By uprzyjemnić czas... :)

poniedziałek, 19 sierpnia 2013

Witam ! 

   Po dosyć intensywnym weekendzie (jak dla mnie nawet za bardzo :P) przyszedł czas na odpoczynek... I to dosłownie od wszystkiego, bo dzisiejszego dnia nie mam zamiaru robić nic, co powinnam ;) Co jakiś czas taki dzień przyda się każdemu, więc i mnie się należy... 
   A skoro mowa o rzeczach przyjemnych i pozwalających odpocząć to nie mogłabym nie napisać parę słów o czymś, co dla mnie jest najlepszym sposobem na relaks.
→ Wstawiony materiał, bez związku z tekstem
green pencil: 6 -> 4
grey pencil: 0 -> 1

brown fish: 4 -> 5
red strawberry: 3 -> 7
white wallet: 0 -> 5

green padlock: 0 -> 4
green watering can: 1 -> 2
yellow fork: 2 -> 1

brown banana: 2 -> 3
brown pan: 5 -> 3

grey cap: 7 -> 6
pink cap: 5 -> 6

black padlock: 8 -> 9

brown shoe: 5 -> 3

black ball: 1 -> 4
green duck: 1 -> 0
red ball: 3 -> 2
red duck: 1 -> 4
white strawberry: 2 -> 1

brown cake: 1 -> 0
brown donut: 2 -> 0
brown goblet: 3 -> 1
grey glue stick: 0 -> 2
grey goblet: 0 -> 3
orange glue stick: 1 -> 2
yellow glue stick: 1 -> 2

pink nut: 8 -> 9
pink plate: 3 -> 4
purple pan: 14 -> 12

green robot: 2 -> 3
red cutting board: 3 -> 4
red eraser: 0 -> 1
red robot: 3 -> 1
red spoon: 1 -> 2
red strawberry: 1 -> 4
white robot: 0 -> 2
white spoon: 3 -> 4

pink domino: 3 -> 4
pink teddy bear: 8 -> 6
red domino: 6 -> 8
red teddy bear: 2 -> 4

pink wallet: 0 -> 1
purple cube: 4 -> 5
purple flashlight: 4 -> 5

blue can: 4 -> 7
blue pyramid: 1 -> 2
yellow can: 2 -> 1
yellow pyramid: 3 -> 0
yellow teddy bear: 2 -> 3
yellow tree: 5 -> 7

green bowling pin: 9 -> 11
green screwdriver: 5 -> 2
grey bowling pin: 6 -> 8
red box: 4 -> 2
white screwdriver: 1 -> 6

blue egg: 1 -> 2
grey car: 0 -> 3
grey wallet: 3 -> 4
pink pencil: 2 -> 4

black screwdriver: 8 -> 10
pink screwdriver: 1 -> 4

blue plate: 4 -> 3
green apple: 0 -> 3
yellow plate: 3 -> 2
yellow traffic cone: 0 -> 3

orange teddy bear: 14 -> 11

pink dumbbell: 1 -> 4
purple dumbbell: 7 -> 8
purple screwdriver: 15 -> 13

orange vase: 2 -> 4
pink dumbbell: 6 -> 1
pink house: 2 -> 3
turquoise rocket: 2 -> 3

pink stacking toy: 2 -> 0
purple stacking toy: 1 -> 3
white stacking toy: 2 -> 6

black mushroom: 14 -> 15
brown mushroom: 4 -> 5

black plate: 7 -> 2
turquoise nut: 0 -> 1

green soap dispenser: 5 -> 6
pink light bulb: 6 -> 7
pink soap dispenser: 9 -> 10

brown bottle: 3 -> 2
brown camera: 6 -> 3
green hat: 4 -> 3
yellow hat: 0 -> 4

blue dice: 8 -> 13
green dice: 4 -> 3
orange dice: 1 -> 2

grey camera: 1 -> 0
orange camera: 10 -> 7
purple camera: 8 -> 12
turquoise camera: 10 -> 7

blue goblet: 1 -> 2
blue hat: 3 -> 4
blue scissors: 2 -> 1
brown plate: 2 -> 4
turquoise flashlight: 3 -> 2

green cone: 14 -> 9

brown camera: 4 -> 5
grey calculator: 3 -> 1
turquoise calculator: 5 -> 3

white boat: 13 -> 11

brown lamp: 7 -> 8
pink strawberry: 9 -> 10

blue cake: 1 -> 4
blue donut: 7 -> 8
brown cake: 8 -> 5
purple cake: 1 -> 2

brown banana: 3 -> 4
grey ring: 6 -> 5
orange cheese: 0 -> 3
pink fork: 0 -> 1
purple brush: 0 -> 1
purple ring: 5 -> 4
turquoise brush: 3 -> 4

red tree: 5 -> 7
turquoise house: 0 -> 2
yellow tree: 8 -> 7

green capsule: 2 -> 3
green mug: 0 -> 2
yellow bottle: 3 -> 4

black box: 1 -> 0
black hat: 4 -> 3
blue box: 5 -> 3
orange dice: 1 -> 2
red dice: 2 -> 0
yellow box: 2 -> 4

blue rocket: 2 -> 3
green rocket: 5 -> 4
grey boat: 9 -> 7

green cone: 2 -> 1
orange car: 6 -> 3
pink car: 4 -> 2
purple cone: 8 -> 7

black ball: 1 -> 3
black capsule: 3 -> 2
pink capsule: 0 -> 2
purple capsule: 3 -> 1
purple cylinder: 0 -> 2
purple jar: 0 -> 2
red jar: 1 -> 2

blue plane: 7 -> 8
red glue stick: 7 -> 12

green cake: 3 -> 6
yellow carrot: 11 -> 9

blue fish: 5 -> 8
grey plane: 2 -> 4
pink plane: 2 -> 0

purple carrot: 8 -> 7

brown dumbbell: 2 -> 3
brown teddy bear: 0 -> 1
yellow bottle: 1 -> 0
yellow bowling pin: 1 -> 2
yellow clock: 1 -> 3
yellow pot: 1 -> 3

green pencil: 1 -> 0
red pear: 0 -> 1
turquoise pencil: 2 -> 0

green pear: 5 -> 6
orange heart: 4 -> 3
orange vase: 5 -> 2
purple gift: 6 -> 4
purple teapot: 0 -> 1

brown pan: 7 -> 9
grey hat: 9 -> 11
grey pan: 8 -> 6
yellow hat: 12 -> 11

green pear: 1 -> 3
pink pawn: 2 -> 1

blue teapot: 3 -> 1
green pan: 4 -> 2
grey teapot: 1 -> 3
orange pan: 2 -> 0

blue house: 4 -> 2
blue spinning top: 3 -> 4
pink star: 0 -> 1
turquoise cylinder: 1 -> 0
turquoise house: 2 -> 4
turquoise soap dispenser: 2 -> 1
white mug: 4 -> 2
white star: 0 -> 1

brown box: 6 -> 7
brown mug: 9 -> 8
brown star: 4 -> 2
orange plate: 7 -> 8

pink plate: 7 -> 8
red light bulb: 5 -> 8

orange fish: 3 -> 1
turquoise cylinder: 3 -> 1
Tak więc - dzisiaj o książkach :) Odkąd pamiętam uwielbiam czytać. Zdaję sobie sprawę, że w dzisiejszych czasach nie jest to popularna rozrywka, ale dla mnie to naprawdę idealny sposób na umilenie sobie czasu. Szczególnie w takie dni jak dzisiaj, kiedy pogoda pokazuje swoje humory, a mężczyzna poza domem (wiadomo ryby :)). Spędzenie kilku godzin z książką pod kocem jest zatem idealnym rozwiązanie na dzisiejsze popołudnie.
    Poniżej znajdziecie kilka zdjęć książek, które aktualnie znajdują się na moich półkach. Nie jest tego wiele, duża część mojej kolekcji została w domu rodziców. Chętnie bym je przytargała do obecnego mieszkania, ale wolę nie narażać się narzeczonemu, który już z zamontowaniem dwóch skromnych półek miał problem, bo "przecież to nie potrzebne". Po wysłuchaniu marudzenia postawiłam jednak na swoim i mam miejsce chociaż na te parę pozycji z mojego zbioru. Jestem też pewna, że z czasem wygospodaruję sobie więcej miejsca :)
Tymczasem podzielę się tym, co mam i opowiem o kilku z moich ulubionych książek. Pozdrawiam :)


 Wyproszone półeczki :) 
 Moja pierwsza książka tego autora, która spowodowała, że zakupiłam dwie kolejne. Naprawdę fajnie napisana, Llosa ma niepowtarzalny styl, a jego książki wprowadzają w niezwykły klimat. Szelmostwa niegrzecznej dziewczynki to moim zdaniem jedna z lżejszych pozycji autora, polecam! 
 Książka, którą otrzymałam w prezencie. Szczerze mówiąc nie spotkałam się wcześniej z tą autorką, nie byłam więc pewna, czego się spodziewać. W końcu na naprawdę dobry kryminał ciężko trafić. Zbrodniarz okazał się jednak świetnie napisany i tak wciągający, że nie mogłam się oderwać, czytałam nawet w towarzystwie :) Umiejscowienie akcji na dwóch płaszczyznach nadaje specyficzną dynamikę i dodaje tajemniczości zagadce tytułowego zbrodniarza.
 Jeden z ulubionych autorów kryminałów. Kiedyś nie przepadałam za tym rodzajem książek, ale od jakiegoś czasu chętnie po nie sięgam. Najczęściej zdarza mi się czytać w podróży, to dobry sposób na oderwanie się od rzeczywistości :) Nesbo lubię za zaskakujące zakończenia i zwroty akcji. Pod tym względem Pierwszy śnieg mnie nie zawiódł, zagadka zbrodni przyniosła zakończenie, jakiego się nie spodziewałam. A więc - kolejna pozycja godna polecenia. 
Kolejny prezent, który wybrałam sama wykorzystując otrzymaną na urodziny kartę podarunkową do Empiku. Od razu wiedziałam, na co padnie mój wybór. Na książkę tego autora czekać trzeba było długi czas, a ja bardzo lubię sposób narracji Pilcha, nie miałam więc wątpliwości co do zakupu. Problem pojawił się w momencie, kiedy książka znalazła się już u mnie, bo... do tej pory szkoda mi ją nawet zacząć. Obiecałam sobie, że będzie to moja nagroda, kiedy skończę kolejny rozdział mojej pracy magisterskiej, a że zostało mi dosłownie kilka stron to już zacieram ręce. Na pewno opiszę swoje odczucia na temat tej pozycji, oby mnie nie zawiodła, tyle czeka na swój moment ! 

0 komentarze:

Prześlij komentarz

Obsługiwane przez usługę Blogger.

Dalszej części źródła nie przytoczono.